• _EXERCISE_
Repeat the text lines of all the entries below word for word, keeping every line break. Leave the pictures out of your answer.

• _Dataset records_
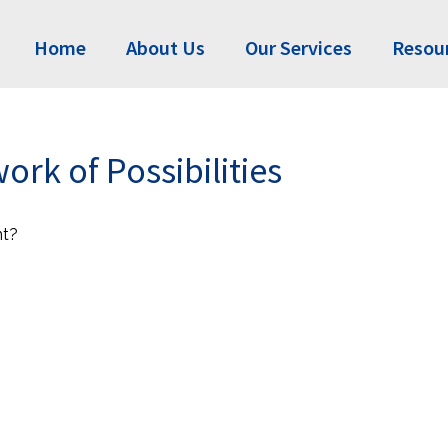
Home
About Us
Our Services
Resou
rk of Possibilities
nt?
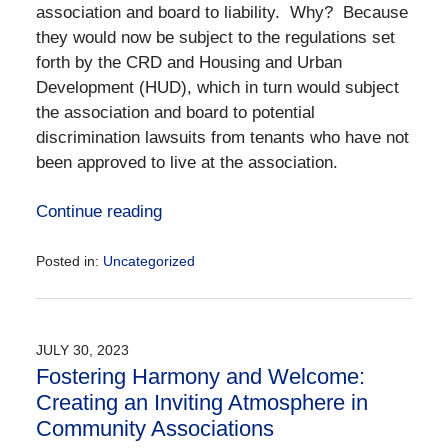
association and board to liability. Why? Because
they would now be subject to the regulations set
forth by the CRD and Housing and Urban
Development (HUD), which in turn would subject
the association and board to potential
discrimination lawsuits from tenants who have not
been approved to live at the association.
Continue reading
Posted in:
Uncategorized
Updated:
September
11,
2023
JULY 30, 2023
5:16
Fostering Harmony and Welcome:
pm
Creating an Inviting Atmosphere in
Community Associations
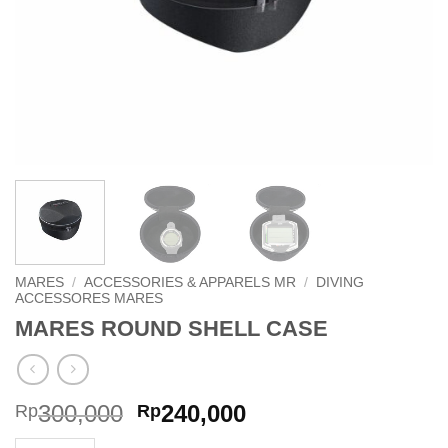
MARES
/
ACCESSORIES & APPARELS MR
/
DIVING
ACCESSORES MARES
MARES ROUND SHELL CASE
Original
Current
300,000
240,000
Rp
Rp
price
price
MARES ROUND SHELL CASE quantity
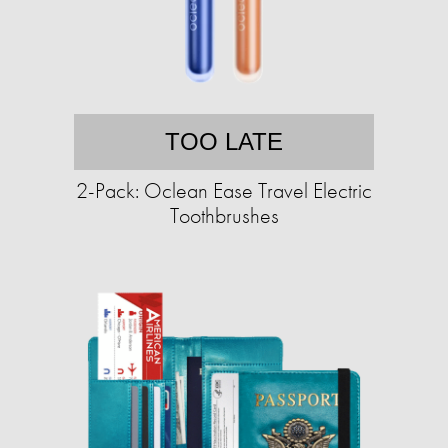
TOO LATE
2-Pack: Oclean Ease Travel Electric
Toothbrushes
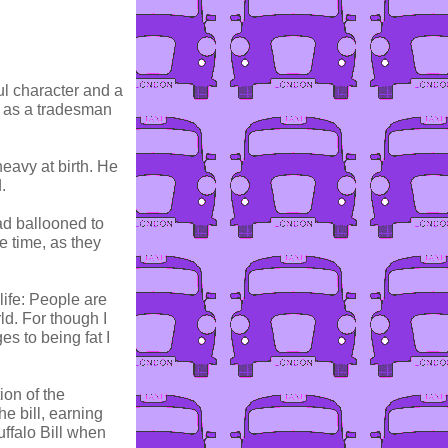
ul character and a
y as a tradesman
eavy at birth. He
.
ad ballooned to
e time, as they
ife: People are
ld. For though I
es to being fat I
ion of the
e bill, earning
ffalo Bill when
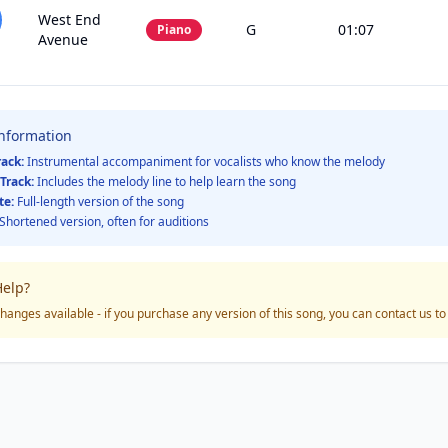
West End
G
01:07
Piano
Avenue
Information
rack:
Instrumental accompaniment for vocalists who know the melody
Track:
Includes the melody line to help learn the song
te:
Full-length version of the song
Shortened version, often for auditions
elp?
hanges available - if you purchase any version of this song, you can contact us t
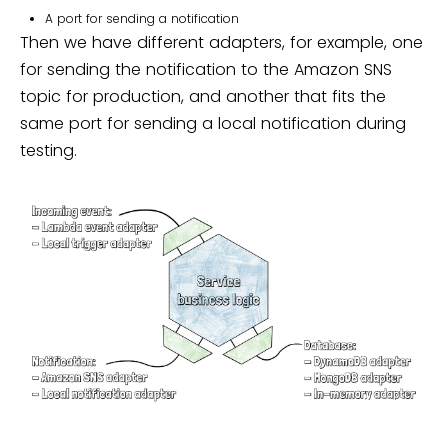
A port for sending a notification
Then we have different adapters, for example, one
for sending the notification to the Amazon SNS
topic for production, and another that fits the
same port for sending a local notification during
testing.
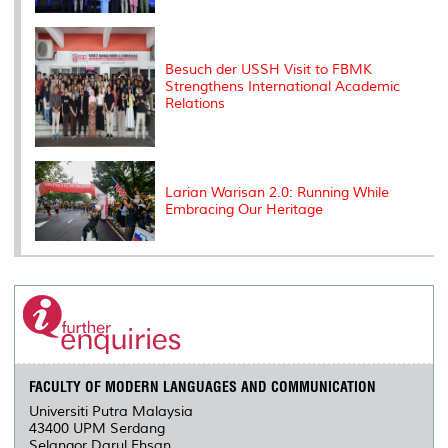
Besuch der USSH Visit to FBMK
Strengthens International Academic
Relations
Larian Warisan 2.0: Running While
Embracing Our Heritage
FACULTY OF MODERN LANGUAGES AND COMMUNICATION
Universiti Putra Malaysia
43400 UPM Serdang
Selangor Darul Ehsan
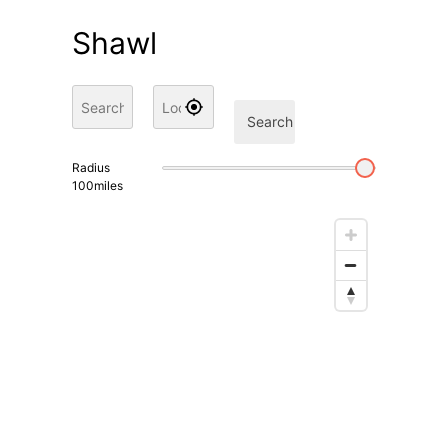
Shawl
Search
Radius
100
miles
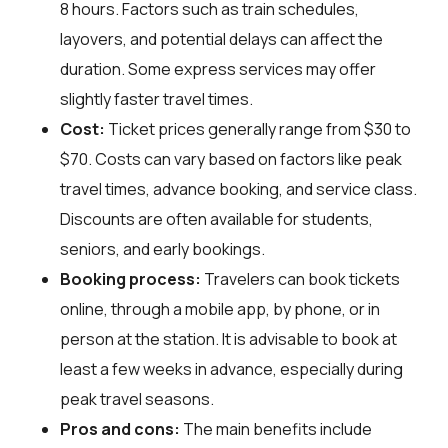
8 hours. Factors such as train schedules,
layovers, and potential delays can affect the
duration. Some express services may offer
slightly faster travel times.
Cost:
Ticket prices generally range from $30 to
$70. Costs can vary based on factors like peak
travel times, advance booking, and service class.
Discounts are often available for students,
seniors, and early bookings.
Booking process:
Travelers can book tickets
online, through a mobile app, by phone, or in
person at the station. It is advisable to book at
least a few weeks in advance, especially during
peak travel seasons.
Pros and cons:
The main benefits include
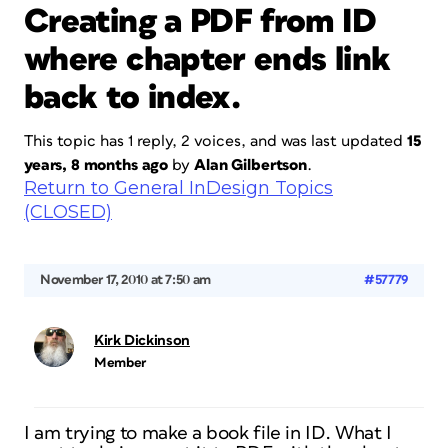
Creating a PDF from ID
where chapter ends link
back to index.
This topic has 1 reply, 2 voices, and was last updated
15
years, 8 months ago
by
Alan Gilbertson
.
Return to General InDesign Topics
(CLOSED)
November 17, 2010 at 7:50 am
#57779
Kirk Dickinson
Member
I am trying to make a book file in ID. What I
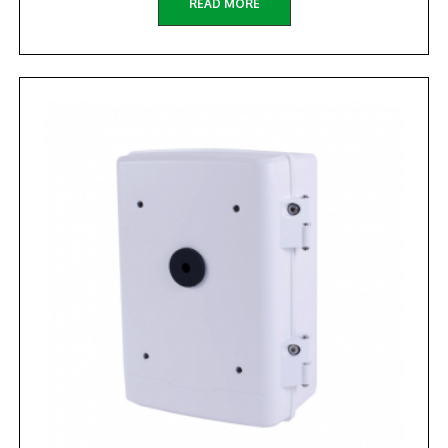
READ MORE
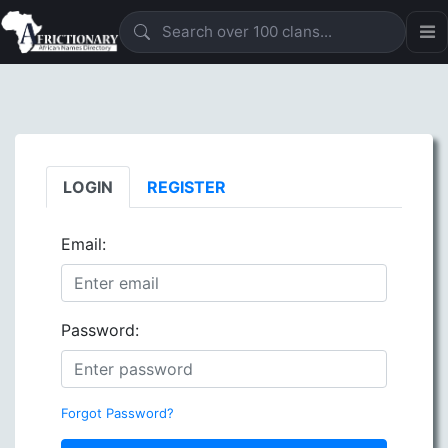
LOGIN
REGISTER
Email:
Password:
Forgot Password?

• _ANSWER_
Home
About Us
Our Services
Resou
rk of Possibilities
nt?
association and board to liability. Why? Because
they would now be subject to the regulations set
forth by the CRD and Housing and Urban
Development (HUD), which in turn would subject
the association and board to potential
discrimination lawsuits from tenants who have not
been approved to live at the association.
Continue reading
Posted in:
Uncategorized
Updated:
September
11,
2023
JULY 30, 2023
5:16
Fostering Harmony and Welcome:
pm
Creating an Inviting Atmosphere in
Community Associations
MARES
/
ACCESSORIES & APPARELS MR
/
DIVING
ACCESSORES MARES
MARES ROUND SHELL CASE
Original
Current
300,000
240,000
Rp
Rp
price
price
MARES ROUND SHELL CASE quantity
TOO LATE
2-Pack: Oclean Ease Travel Electric
Toothbrushes
ul character and a
y as a tradesman
eavy at birth. He
.
ad ballooned to
e time, as they
ife: People are
ld. For though I
es to being fat I
ion of the
e bill, earning
ffalo Bill when
West End
G
01:07
Piano
Avenue
Information
rack:
Instrumental accompaniment for vocalists who know the melody
Track:
Includes the melody line to help learn the song
te:
Full-length version of the song
Shortened version, often for auditions
elp?
hanges available - if you purchase any version of this song, you can contact us t
A port for sending a notification
Then we have different adapters, for example, one
for sending the notification to the Amazon SNS
topic for production, and another that fits the
same port for sending a local notification during
testing.
Besuch der USSH Visit to FBMK
Strengthens International Academic
Relations
Larian Warisan 2.0: Running While
Embracing Our Heritage
FACULTY OF MODERN LANGUAGES AND COMMUNICATION
Universiti Putra Malaysia
43400 UPM Serdang
Selangor Darul Ehsan
Shawl
Search
Radius
100
miles
8 hours. Factors such as train schedules,
layovers, and potential delays can affect the
duration. Some express services may offer
slightly faster travel times.
Cost:
Ticket prices generally range from $30 to
$70. Costs can vary based on factors like peak
travel times, advance booking, and service class.
Discounts are often available for students,
seniors, and early bookings.
Booking process:
Travelers can book tickets
online, through a mobile app, by phone, or in
person at the station. It is advisable to book at
least a few weeks in advance, especially during
peak travel seasons.
Pros and cons:
The main benefits include
Creating a PDF from ID
where chapter ends link
back to index.
This topic has 1 reply, 2 voices, and was last updated
15
years, 8 months ago
by
Alan Gilbertson
.
Return to General InDesign Topics
(CLOSED)
November 17, 2010 at 7:50 am
#57779
Kirk Dickinson
Member
I am trying to make a book file in ID. What I
READ MORE
LOGIN
REGISTER
Email:
Password:
Forgot Password?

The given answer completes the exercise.